Mi sentii precipitare come se avessi perso l'appiglio al mio salvagente e mi trovassi in mare aperto non sapendo nuotare. Decisi di uscire un attimo dal ristorante fermandomi sul marciapiede, vuoto senza gente, per prendere una boccata d'aria. Camminavo avanti e indietro senza riuscire a calmarmi. Gli piacevo? E adesso? Cosa potevo fare? Accettarlo? Io però non lo ricambiavo. Ero ancora immersa in quell'oceano di domande che mi stavano facendo annegare quando avvertii un tocco improvviso. Saltai dallo spavento incontrando gli occhi celesti di Elvis. Era confuso dal comportamento che avevo avuto poco prima.

«Elvis, per me tu sei solo un amico niente di più. Sei il fratello che non sono mai riuscita ad avere, non riesco...» Non fui capace di completare la frase che lui avvicinò la sua gota sulla mia. Tutt'attorno diventava, poco alla volta, sempre più buio. Non udivo più nulla. Percepivo un solo punto in tutto lo spazio circostante, infisso da qualche parte di estratto nella mia mente e preludio inarrivabile di piacere. Era la carne rossa delle sue labbra, pervasa da sangue ribollente di passione, che si avvicinava alla mia paralizzandone tutti i cinque i sensi. Ogni pensiero sparì dalla mia mente, lasciandomi persa in sensazioni straordinarie, uniche e meravigliose. Con un gemito profondo, mi strinsi a lui finché potei sentire il battito del suo cuore contro il seno.

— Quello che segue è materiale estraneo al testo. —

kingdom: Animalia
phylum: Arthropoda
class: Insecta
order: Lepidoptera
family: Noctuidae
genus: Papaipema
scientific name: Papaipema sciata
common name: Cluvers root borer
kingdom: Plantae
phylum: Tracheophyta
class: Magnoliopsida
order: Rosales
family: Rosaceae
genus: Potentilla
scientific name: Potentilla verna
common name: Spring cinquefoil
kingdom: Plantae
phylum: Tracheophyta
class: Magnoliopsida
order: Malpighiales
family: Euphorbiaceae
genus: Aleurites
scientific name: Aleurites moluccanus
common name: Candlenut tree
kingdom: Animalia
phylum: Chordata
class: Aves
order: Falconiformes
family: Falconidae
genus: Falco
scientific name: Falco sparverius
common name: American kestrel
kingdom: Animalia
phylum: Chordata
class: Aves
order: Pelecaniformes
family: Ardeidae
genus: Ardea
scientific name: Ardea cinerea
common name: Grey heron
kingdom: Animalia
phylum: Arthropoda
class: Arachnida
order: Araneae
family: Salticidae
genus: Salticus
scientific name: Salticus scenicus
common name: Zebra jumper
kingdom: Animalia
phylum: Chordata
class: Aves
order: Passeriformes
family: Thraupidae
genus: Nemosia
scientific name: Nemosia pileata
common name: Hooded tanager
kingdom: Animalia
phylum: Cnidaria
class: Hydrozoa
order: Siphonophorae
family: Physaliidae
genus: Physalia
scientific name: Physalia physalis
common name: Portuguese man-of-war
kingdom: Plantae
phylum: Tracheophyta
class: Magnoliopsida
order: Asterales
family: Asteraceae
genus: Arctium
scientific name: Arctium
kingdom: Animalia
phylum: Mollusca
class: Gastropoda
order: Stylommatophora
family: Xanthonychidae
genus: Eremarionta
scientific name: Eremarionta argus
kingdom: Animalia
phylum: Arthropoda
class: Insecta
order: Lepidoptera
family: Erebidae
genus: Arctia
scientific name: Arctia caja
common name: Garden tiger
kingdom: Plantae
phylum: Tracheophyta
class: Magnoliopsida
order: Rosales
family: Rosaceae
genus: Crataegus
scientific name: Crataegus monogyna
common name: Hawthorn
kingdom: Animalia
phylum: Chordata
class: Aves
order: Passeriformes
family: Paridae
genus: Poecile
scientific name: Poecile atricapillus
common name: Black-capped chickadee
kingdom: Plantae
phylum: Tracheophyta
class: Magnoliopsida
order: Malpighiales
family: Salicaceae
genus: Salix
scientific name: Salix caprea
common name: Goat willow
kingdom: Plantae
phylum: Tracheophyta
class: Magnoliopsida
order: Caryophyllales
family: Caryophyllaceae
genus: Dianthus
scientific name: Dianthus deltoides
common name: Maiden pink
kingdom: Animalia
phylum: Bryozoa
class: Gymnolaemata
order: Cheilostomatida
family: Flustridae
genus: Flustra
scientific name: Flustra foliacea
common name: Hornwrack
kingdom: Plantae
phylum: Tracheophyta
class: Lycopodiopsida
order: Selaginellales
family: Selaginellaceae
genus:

A quel punto, Elvis mi sollevò sul cofano della sua auto, poi mi affondò le dita nei capelli, baciandomi con passione crescente. Solo il bisogno di ossigeno ci costrinse a separarci. Mi toccai le labbra ed emisi un suono a metà tra il dolore e il piacere. Potevo sentire ancora le sue labbra contro le mie, la sua lingua che cercava la mia. Ero ancora più confusa. Miliardi di domande ronzavano nel mio cervello senza darmi tregua. Mi feci accompagnare a casa nella quale mi sfogai.

Sognai di nuovo quel bacio così passionale e la mattina seguente capii che i miei sentimenti verso Elvis erano irreparabilmente cambiati. Lo amavo e quel bacio aveva mutato le carte in tavola. Lo aspettai fuori dallo studio di registrazione e quando uscì gli dissi quello che adesso veramente provavo nei suoi confronti.

Iniziammo la nostra relazione il 25 novembre 1955 ma non arrivammo mai al matrimonio a causa dell'entrata in scena, pochi anni dopo, di Priscilla Beaulieu.